STORED DATA Start Marker

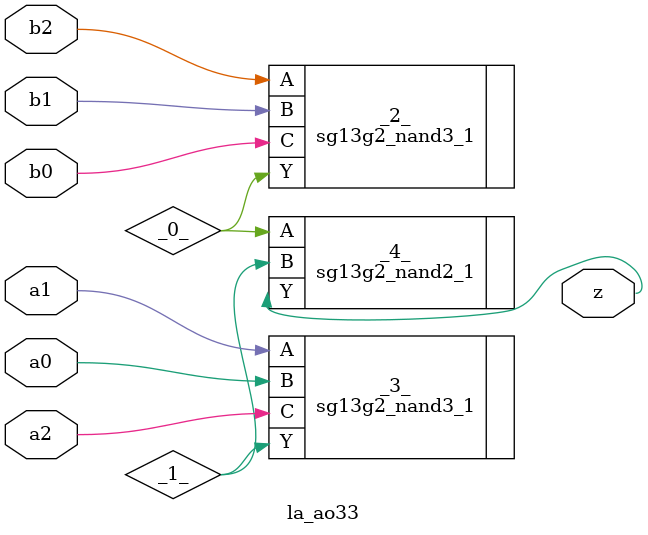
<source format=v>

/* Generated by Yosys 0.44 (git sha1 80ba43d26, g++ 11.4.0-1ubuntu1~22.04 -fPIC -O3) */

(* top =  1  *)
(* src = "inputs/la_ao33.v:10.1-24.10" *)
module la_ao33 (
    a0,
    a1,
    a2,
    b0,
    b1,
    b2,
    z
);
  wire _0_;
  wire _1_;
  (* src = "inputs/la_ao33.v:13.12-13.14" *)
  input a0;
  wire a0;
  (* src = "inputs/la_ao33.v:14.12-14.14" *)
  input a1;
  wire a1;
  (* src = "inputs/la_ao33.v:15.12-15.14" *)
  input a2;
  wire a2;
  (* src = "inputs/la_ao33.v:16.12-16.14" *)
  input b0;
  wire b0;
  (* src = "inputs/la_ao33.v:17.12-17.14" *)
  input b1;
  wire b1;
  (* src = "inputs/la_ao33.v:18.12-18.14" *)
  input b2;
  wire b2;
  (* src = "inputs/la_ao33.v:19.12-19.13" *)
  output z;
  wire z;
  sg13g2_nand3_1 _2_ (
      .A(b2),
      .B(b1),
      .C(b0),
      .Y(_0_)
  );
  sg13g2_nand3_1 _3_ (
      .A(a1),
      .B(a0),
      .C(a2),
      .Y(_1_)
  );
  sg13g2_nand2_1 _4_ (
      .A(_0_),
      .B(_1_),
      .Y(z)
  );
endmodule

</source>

STORED DATA End Marker
STORED DATA Start Marker

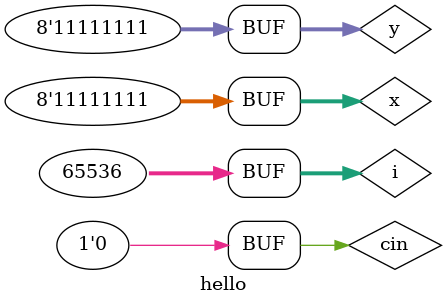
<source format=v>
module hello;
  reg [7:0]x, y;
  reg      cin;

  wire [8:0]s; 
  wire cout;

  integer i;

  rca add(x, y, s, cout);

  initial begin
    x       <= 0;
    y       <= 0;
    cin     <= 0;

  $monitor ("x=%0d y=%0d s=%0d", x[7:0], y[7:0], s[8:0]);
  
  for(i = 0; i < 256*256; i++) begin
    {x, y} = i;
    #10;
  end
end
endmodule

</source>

STORED DATA End Marker
STORED DATA Start Marker

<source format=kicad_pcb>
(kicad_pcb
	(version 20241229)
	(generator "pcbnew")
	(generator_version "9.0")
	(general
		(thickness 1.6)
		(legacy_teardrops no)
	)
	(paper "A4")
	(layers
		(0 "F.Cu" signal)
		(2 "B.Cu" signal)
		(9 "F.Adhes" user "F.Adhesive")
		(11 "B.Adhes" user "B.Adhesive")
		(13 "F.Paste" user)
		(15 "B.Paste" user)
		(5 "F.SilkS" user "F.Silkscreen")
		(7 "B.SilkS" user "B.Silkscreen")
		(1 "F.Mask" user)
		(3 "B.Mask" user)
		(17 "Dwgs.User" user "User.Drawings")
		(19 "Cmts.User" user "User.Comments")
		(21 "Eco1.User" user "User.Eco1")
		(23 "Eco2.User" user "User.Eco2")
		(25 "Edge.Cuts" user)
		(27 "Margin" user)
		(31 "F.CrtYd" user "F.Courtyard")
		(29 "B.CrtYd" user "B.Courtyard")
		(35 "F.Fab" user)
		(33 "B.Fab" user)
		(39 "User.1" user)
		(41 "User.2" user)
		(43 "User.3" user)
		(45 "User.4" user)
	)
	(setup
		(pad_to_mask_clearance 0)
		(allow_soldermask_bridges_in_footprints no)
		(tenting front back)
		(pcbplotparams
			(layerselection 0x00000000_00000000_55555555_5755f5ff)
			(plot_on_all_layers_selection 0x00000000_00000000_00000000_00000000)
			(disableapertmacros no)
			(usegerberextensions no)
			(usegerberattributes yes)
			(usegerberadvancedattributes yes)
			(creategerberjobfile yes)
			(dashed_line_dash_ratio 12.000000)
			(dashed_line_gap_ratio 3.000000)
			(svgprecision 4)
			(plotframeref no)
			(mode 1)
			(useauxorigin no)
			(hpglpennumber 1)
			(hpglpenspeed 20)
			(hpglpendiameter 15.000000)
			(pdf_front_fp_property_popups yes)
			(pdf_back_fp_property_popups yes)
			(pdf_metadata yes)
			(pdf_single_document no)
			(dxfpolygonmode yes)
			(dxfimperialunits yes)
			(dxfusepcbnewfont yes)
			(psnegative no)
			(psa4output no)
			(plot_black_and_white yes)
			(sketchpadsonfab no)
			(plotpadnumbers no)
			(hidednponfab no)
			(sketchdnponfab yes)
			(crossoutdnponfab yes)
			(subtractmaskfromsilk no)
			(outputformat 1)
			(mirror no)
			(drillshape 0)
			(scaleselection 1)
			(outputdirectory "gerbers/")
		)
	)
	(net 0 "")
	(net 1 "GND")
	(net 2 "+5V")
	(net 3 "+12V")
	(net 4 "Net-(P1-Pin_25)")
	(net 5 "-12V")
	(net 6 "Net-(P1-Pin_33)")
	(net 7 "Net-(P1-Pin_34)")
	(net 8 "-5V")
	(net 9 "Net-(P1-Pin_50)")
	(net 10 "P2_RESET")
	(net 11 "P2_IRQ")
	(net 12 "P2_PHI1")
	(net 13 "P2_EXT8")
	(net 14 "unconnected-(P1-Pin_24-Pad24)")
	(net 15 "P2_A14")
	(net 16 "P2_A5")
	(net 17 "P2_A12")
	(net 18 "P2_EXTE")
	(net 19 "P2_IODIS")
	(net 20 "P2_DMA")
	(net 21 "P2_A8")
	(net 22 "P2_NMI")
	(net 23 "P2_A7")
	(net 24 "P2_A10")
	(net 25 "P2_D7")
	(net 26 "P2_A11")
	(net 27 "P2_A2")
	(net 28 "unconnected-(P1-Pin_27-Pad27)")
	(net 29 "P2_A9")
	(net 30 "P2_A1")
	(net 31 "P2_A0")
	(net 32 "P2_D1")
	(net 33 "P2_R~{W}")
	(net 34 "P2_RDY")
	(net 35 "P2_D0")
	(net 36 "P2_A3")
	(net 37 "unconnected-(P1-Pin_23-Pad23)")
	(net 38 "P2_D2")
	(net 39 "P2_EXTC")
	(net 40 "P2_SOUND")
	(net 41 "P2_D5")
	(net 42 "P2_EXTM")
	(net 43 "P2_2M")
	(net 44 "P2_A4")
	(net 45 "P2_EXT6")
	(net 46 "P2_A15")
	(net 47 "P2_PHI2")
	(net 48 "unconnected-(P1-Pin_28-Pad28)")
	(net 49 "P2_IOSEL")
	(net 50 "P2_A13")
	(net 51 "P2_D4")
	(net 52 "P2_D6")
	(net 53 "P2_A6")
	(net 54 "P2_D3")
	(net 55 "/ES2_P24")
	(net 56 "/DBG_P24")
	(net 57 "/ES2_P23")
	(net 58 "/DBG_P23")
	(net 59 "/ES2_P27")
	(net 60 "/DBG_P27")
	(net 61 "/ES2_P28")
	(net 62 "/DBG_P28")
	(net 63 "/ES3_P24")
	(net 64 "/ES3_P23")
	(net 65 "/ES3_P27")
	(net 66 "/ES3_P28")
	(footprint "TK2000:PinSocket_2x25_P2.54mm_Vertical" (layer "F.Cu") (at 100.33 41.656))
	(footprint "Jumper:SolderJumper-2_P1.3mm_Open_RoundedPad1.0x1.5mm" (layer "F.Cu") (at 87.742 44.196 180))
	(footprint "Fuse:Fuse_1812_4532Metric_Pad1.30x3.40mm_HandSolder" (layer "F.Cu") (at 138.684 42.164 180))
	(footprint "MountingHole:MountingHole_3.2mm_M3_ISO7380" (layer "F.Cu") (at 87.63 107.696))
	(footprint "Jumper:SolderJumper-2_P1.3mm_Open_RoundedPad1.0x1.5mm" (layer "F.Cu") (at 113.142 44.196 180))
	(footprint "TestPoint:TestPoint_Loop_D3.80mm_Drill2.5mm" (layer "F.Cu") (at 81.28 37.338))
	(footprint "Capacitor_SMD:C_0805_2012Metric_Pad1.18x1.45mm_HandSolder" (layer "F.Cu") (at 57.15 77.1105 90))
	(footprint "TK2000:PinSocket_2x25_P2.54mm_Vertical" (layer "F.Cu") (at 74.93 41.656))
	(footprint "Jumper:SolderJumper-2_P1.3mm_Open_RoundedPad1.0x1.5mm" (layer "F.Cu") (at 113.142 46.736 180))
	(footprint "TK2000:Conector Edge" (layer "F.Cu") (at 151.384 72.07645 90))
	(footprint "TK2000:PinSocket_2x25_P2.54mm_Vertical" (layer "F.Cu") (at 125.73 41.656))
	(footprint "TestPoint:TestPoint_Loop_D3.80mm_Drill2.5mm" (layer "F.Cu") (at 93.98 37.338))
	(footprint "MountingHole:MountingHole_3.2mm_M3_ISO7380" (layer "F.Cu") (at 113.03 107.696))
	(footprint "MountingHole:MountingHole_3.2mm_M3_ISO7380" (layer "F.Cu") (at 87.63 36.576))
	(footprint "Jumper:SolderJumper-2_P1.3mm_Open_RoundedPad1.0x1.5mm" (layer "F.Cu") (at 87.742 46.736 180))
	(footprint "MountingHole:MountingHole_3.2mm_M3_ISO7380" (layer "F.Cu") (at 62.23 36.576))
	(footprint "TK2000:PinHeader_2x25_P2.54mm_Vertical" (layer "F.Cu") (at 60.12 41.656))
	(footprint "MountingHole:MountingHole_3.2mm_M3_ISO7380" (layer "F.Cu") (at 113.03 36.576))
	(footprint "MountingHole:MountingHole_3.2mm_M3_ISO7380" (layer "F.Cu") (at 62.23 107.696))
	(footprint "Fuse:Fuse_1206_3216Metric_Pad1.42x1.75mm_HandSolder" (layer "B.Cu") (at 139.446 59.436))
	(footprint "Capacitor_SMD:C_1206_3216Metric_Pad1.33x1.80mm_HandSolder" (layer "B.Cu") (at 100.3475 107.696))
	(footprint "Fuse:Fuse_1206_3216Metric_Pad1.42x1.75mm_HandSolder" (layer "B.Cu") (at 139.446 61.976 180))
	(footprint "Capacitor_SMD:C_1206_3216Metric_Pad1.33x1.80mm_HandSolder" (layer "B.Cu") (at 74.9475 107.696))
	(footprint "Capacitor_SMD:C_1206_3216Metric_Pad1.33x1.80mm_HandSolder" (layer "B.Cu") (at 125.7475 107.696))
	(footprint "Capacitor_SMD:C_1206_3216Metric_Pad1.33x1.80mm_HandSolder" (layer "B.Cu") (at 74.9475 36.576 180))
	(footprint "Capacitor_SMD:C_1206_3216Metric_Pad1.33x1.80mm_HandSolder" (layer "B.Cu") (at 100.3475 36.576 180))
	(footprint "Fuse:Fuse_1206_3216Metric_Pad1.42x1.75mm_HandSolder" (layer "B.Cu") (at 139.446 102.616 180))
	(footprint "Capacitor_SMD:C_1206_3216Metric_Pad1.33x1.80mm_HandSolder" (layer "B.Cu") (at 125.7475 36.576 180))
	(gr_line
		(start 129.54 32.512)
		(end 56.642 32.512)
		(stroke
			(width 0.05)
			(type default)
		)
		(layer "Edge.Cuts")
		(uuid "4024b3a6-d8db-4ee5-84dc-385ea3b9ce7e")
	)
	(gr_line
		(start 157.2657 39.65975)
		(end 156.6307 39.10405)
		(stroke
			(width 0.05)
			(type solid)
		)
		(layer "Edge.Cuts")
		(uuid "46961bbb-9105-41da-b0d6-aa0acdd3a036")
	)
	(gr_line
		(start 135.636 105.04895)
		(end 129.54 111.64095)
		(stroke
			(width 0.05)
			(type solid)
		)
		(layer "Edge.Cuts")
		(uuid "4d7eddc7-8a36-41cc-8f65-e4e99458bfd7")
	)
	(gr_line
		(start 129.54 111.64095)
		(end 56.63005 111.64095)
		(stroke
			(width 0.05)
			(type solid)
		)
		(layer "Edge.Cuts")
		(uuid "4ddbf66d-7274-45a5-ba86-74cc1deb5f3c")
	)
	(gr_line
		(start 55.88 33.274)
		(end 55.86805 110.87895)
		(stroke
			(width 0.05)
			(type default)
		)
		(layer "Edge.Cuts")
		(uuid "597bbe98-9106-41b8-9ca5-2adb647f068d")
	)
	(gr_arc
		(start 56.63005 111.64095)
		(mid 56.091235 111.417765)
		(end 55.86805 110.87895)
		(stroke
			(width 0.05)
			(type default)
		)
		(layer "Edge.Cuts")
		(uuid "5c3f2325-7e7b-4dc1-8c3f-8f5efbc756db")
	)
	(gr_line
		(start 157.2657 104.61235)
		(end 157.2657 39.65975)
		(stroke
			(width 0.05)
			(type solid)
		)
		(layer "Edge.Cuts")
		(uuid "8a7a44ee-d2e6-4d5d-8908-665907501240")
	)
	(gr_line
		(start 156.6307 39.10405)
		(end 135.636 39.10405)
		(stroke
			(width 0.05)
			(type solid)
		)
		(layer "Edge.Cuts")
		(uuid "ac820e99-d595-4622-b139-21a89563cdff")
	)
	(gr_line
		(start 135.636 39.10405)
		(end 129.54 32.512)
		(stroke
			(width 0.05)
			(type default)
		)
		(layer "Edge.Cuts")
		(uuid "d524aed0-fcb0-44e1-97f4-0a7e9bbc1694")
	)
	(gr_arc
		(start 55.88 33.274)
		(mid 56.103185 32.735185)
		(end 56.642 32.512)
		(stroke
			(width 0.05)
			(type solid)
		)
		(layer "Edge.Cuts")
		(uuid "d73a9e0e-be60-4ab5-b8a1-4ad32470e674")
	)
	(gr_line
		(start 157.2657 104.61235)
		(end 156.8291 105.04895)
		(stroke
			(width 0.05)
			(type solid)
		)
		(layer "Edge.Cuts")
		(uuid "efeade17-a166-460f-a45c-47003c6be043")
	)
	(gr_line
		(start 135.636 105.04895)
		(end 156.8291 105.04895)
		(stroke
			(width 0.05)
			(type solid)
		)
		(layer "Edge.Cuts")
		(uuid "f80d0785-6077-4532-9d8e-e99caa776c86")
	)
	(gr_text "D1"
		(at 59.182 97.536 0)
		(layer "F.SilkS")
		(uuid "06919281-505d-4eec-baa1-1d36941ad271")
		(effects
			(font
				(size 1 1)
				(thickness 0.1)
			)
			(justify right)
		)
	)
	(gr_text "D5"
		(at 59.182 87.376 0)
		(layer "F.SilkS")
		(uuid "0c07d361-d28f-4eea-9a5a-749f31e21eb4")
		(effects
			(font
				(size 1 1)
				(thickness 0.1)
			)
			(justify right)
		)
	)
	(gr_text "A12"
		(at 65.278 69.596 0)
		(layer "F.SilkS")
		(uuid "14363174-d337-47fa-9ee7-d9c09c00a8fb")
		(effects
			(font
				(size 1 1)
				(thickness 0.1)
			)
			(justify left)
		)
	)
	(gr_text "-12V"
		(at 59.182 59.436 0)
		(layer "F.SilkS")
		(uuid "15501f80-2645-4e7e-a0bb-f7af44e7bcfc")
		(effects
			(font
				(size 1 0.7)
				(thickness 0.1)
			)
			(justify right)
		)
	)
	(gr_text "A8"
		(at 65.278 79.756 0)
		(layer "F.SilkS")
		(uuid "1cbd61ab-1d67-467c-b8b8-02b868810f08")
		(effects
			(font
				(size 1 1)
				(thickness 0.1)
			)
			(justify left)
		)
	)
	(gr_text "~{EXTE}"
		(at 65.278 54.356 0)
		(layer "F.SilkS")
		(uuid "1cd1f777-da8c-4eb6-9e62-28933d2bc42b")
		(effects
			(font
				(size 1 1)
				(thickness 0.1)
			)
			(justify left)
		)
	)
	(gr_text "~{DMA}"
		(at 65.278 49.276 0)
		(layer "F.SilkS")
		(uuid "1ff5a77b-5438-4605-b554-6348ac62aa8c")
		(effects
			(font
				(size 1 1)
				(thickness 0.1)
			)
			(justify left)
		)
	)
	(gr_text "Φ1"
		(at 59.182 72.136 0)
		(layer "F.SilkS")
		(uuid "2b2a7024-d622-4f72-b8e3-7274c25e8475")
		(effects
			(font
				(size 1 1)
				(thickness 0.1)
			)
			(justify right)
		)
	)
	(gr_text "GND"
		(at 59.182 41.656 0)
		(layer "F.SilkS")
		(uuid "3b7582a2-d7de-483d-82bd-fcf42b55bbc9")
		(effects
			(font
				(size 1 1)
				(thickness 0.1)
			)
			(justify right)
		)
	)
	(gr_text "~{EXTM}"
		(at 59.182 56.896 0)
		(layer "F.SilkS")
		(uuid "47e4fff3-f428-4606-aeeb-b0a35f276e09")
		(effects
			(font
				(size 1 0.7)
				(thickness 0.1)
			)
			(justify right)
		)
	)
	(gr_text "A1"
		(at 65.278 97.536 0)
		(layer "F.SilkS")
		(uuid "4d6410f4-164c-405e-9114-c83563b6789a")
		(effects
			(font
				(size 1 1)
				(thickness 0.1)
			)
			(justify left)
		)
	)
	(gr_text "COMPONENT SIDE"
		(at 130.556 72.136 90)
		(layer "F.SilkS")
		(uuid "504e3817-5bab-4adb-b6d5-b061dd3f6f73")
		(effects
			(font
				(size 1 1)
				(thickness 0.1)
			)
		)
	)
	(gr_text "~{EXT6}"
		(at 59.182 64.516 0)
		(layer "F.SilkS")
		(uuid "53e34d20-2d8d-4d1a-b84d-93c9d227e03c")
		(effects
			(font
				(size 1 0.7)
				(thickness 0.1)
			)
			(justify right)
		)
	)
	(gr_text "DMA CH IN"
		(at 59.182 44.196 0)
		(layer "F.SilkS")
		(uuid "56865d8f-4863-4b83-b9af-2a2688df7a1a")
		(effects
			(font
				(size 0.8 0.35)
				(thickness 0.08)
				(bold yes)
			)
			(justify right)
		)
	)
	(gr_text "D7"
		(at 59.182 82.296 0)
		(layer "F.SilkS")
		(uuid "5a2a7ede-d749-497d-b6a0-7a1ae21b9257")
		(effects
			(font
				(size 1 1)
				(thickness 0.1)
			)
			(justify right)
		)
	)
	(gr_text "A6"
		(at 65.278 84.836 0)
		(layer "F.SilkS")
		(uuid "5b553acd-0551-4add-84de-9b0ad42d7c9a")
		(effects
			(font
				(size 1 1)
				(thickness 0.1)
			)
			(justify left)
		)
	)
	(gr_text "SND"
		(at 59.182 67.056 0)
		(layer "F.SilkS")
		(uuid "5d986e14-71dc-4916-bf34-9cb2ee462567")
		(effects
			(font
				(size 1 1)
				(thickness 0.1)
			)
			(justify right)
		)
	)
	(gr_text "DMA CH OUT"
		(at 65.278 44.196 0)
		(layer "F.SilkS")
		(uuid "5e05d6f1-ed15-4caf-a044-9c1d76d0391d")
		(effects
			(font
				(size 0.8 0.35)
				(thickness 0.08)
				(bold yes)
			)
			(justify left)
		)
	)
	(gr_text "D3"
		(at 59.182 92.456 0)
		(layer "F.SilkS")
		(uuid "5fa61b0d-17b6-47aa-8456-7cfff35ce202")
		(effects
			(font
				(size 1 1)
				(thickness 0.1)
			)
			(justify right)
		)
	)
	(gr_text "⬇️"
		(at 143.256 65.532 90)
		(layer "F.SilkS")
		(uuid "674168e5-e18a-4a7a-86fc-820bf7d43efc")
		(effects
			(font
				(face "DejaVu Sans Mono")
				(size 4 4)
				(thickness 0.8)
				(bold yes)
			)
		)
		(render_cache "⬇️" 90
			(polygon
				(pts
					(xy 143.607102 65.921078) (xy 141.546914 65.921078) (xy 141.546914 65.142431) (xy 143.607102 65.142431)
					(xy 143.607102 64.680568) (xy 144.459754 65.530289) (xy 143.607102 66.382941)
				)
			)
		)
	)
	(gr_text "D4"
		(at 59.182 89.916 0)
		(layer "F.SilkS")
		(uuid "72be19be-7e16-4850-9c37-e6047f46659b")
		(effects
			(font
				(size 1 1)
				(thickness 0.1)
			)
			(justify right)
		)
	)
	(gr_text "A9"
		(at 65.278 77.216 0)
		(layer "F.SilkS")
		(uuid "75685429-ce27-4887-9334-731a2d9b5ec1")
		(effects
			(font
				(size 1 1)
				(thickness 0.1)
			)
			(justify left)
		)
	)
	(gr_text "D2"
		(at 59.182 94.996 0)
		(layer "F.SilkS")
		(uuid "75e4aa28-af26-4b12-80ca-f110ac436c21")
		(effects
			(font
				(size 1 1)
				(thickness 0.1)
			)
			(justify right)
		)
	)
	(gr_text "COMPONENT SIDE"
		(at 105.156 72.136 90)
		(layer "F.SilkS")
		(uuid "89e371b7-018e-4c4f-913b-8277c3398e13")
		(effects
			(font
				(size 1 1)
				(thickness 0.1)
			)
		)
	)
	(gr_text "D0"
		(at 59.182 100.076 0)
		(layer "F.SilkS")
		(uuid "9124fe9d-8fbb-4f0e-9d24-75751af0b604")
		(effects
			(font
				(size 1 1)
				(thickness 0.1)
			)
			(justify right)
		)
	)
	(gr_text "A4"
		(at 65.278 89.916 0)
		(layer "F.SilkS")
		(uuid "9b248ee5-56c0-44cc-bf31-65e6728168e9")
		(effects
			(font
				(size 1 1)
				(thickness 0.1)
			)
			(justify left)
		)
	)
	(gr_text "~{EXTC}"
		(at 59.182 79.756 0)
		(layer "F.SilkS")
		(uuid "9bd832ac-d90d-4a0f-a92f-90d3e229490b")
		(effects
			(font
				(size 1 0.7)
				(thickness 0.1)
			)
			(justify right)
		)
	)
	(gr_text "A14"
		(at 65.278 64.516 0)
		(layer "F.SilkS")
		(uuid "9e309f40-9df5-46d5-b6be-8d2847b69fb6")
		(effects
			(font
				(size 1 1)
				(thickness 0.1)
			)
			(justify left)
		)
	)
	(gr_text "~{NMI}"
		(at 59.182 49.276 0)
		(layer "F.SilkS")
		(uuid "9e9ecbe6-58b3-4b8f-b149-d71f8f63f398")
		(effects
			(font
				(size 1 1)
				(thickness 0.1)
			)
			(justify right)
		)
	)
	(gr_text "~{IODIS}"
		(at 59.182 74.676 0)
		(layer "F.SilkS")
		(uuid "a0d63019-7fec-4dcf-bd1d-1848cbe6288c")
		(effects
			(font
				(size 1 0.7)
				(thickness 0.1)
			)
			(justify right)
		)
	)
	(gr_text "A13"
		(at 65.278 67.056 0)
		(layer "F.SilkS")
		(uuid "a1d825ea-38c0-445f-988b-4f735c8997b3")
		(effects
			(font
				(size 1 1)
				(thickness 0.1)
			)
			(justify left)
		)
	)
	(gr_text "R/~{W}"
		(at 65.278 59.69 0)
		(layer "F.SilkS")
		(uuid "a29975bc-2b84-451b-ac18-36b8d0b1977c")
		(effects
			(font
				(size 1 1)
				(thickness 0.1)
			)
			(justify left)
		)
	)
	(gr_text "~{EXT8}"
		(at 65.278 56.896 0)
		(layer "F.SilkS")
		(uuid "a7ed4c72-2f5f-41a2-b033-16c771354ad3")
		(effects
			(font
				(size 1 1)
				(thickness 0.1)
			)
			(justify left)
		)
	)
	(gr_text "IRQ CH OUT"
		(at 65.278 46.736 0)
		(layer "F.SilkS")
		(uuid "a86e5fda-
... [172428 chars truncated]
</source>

STORED DATA End Marker

**WHAT YOU WILL DO**
Search the records above for the string "Silkscreen". Copy every line that contains it.

**RESULT**
		(5 "F.SilkS" user "F.Silkscreen")
		(7 "B.SilkS" user "B.Silkscreen")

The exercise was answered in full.